A study led by researchers from the Ecole Polytechnique Fédérale de Lausanne (EPFL) in Switzerland, revealed a new liver- and gut-targeted oral drug that can safely lower triglycerides and other blood lipids.
Researchers of the study, published last Friday in Nature Medicine, said the innovative drug could represent a breakthrough in treating metabolic diseases related to high triglycerides in the body.
The study said that when we eat, our bodies convert extra calories, especially from carbs, sugar, fats, and alcohol, into molecules called “triglycerides.”
Triglycerides are a form of fat or “lipid,” which the body stores away into its fat cells as an energy fuel for energy between meals.
But, excess amounts of fat in the body can be dangerous, causing a condition known as “hypertriglyceridemia” (“excess triglycerides in the blood”), which significantly increases the risk of heart disease, stroke, and pancreatitis.
This is why we are universally advised to make healthy lifestyle choices in diet, exercise, while particularly bad cases require medication.
The study also found that keeping blood fats in check depends on a careful balance.
It said the liver and intestine release fat particles into the bloodstream, while enzymes work to break them down and clear them away.
When fat production outpaces clearance, triglycerides build up, setting the stage for metabolic diseases like dyslipidemia, acute pancreatitis, and metabolic dysfunction-associated steatotic liver disease (MASLD).
One of the master switches in this system is a protein called Liver X Receptor, or LXR, which controls several genes that are involved in making and handling fats.
When LXR is active, triglycerides and cholesterol tend to rise.
Therefore, dialing it down through medication seems promising, but as LXR is also involved in protective cholesterol pathways elsewhere in the body, blocking it everywhere could do more harm than good.
Now, scientists have addressed this problem with an orally administered compound that can repress the activity of LXR specifically in the liver and gut to lower triglycerides without disrupting the body’s protective cholesterol pathways.
The compound, TLC‑2716, is what is known as an “inverse agonist” for the LXR. Unlike a “blocker” (“antagonist”) that merely stops a receptor from being activated, an “inverse agonist” makes the receptor signal the opposite effect to what it would normally do.
Clinical Trial
The lab findings set the stage for a randomized, placebo-controlled Phase 1 study in healthy adults.
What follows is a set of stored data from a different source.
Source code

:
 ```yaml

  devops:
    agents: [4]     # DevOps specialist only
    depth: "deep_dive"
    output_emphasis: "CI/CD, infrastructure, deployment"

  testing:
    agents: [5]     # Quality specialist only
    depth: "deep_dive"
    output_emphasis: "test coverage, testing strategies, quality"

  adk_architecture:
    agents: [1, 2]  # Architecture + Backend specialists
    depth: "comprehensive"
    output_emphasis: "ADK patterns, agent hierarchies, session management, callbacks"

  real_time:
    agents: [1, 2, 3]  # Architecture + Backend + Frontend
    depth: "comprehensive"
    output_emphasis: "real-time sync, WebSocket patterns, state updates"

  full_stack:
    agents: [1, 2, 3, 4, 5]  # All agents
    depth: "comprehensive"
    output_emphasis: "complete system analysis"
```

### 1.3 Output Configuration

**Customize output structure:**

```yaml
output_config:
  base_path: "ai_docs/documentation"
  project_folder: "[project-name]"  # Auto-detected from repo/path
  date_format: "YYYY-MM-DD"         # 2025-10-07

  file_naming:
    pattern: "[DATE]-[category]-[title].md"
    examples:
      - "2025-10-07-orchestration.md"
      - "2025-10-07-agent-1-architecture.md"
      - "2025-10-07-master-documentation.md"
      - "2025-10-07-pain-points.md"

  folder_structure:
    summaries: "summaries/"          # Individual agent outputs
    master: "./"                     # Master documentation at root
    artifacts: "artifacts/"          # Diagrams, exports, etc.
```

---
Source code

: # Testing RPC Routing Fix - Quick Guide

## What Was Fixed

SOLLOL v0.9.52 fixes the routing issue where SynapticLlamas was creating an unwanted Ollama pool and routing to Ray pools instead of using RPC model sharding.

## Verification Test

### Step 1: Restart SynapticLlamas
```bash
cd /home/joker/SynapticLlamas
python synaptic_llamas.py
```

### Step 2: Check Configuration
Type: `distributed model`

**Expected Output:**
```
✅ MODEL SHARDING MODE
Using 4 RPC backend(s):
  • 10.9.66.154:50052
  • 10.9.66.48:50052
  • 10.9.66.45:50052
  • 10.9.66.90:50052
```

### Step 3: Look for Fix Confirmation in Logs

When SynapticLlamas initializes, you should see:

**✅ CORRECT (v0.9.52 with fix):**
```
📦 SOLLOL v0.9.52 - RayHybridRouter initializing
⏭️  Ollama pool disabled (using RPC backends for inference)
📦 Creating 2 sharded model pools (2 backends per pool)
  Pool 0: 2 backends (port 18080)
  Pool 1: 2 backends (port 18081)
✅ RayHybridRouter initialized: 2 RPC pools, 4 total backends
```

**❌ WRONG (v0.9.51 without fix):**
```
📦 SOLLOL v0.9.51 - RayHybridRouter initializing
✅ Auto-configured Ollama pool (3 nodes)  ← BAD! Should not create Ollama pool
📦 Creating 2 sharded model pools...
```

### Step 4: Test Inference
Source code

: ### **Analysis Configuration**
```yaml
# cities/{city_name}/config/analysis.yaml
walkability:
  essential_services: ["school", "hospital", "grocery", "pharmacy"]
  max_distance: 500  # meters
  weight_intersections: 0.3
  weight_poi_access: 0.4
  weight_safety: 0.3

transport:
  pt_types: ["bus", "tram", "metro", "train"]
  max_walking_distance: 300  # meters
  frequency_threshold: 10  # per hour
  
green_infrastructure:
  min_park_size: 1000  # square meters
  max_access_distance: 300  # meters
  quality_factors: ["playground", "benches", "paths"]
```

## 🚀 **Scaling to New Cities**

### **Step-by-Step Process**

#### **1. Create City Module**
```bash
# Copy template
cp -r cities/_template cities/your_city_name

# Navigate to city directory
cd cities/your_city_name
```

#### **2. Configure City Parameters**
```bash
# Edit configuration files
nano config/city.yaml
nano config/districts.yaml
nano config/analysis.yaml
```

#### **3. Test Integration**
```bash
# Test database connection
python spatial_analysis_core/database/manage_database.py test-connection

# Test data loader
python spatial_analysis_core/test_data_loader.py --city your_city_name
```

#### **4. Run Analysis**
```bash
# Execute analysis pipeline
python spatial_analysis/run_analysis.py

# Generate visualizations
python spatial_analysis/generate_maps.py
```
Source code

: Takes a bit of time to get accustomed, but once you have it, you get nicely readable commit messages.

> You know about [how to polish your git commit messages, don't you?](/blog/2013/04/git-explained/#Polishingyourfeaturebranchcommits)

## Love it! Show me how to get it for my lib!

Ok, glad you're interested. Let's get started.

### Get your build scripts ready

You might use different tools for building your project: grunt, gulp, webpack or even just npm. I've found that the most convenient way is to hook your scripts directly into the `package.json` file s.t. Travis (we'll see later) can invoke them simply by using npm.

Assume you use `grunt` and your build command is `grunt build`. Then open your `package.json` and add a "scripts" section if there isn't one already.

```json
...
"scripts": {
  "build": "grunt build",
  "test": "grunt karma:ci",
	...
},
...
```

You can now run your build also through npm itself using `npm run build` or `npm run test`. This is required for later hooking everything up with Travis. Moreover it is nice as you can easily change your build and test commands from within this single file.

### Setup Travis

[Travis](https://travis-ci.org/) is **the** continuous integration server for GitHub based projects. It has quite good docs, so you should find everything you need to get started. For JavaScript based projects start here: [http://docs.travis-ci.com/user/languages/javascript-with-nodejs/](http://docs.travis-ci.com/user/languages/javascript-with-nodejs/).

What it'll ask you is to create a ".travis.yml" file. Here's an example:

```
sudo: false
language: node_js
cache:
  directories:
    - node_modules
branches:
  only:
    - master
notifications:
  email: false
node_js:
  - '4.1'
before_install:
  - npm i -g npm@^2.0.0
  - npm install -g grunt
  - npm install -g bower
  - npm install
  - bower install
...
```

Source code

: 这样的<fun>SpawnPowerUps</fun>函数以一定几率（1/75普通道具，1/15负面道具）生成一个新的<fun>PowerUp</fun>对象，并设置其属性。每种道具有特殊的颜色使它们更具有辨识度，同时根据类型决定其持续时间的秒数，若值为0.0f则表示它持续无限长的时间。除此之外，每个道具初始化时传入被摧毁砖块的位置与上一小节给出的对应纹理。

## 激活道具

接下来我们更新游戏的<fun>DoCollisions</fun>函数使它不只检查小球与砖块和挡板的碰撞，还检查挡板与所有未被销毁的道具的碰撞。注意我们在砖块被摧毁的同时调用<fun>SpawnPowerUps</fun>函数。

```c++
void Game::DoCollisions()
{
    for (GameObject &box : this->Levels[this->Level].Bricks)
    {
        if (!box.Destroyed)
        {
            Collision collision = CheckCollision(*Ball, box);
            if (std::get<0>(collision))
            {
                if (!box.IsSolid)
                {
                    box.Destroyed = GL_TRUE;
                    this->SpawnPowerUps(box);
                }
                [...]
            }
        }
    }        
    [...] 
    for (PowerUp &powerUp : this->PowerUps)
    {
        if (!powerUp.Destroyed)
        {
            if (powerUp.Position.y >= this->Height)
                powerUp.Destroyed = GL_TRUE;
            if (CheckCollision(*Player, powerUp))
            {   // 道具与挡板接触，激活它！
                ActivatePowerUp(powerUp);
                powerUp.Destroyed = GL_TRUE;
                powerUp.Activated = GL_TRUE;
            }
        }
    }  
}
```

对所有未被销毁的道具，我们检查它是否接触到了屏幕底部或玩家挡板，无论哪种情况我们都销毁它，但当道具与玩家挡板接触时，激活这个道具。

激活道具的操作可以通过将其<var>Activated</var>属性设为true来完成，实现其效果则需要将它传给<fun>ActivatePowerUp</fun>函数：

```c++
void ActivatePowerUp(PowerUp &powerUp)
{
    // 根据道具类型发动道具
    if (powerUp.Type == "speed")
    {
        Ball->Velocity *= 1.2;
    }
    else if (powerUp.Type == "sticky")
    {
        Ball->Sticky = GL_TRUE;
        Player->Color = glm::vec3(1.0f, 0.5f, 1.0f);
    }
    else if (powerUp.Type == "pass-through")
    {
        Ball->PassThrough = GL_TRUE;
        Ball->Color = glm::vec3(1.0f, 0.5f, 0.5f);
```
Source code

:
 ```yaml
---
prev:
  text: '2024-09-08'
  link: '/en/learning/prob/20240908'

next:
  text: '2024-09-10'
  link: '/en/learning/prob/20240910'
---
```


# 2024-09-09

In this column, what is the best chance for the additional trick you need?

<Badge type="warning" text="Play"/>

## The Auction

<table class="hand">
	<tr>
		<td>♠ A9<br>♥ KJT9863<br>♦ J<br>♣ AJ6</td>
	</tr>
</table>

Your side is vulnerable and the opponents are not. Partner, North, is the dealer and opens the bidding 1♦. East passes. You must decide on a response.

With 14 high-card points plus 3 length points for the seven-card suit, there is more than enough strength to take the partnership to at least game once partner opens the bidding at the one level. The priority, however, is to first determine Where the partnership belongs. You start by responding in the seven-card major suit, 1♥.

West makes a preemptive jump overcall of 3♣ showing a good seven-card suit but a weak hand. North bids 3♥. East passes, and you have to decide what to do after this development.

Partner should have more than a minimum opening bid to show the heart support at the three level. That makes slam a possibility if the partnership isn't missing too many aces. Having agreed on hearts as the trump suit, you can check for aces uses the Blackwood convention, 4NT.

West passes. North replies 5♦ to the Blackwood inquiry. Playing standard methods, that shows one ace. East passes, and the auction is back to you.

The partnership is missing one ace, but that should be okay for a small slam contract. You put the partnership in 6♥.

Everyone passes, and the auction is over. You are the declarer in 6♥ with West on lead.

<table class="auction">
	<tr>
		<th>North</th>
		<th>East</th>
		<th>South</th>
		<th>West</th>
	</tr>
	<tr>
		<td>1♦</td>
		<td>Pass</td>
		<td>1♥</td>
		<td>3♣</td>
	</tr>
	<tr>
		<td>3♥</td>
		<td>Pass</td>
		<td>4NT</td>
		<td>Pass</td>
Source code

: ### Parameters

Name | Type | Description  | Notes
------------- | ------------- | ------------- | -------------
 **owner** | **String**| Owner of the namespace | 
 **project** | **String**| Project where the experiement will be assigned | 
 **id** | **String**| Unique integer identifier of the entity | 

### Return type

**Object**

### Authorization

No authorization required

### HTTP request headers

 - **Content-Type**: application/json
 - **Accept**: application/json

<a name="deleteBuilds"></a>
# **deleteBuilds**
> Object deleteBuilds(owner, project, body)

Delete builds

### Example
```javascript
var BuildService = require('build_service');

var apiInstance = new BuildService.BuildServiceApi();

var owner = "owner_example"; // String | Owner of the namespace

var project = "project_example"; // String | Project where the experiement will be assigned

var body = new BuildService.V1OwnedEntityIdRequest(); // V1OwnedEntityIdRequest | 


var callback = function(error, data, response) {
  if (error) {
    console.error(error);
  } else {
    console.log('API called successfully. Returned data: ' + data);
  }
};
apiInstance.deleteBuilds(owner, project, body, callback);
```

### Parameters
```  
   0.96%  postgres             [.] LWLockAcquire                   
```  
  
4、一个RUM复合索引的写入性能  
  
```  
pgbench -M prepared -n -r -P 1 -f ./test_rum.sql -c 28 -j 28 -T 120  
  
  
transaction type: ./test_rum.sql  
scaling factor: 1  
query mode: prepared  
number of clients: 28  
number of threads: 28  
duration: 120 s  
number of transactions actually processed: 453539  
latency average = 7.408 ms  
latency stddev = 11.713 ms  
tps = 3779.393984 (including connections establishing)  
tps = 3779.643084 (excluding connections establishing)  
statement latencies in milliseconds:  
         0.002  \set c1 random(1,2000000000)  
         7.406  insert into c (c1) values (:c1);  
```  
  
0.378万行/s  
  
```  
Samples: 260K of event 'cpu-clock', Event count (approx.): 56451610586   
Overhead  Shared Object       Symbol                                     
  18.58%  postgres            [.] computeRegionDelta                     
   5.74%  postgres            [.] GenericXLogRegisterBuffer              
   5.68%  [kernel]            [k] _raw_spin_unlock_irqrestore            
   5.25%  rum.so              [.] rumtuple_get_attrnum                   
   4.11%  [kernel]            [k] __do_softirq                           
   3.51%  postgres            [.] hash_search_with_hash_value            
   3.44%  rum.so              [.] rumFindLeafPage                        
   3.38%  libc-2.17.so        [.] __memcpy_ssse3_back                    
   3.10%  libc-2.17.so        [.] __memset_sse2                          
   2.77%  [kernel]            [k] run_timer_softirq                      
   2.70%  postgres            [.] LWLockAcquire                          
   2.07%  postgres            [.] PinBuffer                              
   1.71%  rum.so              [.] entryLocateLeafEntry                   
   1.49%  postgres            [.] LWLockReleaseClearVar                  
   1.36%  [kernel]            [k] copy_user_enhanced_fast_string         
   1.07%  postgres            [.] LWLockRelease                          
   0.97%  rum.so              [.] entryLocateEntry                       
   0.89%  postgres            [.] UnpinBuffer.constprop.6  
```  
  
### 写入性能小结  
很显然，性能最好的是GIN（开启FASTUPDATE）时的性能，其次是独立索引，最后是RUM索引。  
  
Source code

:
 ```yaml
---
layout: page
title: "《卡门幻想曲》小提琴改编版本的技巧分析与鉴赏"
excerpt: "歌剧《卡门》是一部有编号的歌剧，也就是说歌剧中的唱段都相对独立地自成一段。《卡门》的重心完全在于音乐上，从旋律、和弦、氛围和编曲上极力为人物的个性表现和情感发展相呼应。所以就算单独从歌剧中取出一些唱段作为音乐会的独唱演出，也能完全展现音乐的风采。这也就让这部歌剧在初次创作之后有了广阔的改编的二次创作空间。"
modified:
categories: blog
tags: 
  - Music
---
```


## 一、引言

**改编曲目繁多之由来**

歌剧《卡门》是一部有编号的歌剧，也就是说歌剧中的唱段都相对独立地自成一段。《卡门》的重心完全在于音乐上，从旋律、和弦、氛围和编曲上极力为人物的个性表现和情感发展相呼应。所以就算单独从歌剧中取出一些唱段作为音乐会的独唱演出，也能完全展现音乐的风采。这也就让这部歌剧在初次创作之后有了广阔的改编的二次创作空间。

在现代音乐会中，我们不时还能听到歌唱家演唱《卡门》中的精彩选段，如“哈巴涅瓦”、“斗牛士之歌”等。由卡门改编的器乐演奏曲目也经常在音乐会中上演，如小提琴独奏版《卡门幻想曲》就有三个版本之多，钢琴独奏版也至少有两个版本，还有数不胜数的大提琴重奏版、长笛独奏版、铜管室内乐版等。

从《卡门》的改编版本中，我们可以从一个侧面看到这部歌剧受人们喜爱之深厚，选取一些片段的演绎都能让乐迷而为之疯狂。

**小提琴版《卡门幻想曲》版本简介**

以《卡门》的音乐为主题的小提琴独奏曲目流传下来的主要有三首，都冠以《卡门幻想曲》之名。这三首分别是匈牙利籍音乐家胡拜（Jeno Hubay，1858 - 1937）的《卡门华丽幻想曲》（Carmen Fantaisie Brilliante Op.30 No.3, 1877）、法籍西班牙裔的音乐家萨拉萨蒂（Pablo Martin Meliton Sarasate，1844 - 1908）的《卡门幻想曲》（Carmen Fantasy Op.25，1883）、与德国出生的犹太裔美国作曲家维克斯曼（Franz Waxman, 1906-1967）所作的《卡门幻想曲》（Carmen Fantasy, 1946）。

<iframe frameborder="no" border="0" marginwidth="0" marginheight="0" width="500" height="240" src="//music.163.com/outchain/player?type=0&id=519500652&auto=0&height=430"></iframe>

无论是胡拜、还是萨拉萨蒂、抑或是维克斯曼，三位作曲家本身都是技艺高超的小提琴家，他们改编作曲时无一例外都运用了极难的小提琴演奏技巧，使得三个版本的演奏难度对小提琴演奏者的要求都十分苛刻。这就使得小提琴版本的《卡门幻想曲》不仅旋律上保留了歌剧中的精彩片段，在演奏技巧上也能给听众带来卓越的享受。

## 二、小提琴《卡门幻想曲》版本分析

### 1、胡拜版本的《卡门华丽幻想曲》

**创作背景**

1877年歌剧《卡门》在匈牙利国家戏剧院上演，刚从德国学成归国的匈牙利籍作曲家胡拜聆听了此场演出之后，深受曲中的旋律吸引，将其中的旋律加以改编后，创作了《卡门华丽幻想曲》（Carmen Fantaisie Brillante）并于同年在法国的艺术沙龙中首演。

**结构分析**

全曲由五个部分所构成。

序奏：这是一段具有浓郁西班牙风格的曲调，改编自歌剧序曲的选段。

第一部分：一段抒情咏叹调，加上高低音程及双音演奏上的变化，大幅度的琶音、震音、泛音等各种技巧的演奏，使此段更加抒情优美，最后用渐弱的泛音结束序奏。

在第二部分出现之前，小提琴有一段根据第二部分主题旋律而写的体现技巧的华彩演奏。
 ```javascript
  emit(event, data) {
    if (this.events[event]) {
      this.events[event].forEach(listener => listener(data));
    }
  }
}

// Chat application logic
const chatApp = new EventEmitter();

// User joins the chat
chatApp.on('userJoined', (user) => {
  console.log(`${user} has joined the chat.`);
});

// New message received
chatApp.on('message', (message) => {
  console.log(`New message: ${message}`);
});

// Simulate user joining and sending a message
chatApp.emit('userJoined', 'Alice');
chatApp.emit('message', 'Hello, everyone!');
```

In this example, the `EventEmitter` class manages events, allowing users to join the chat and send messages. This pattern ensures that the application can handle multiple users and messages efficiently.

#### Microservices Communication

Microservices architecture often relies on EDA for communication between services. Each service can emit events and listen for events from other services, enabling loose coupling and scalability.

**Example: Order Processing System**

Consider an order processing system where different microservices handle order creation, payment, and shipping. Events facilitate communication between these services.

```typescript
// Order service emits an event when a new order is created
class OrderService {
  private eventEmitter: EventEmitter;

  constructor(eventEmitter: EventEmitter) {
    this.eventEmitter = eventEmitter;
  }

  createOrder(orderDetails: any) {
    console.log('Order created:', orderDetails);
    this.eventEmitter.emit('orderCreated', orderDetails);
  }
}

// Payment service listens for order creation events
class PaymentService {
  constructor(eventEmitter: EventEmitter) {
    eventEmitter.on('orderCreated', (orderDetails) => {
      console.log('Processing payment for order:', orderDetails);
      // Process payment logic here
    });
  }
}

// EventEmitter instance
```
Participants received TLC‑2716 for 14 days given as a single dose per day and the trial focused first on safety and tolerability, and the authors report that the drug met these primary endpoints.
But even this short trial had clear effects: participants who received higher doses of TLC‑2716 showed notable drops in triglycerides as well as remnant cholesterol.
At the highest doses of TLC‑2716 (12mg), triglycerides fell by up to 38.5%, while postprandial (“after eating”) remnant cholesterol dropped by as much as 61%.
This happened despite participants starting with relatively normal lipid levels and without the use of other lipid-lowering drugs, the study showed.
Also, the treatment sped up triglyceride clearance by reducing the activity of two proteins that normally slow it down, ApoC3 and ANGPTL3.
At the same time, the study did not detect reductions in blood-cell expression of ABCA1 and ABCG1, genes used here as markers linked to reverse cholesterol transport.
Researchers said larger trials will be needed, but, for now, the concept has its first human proof of principle.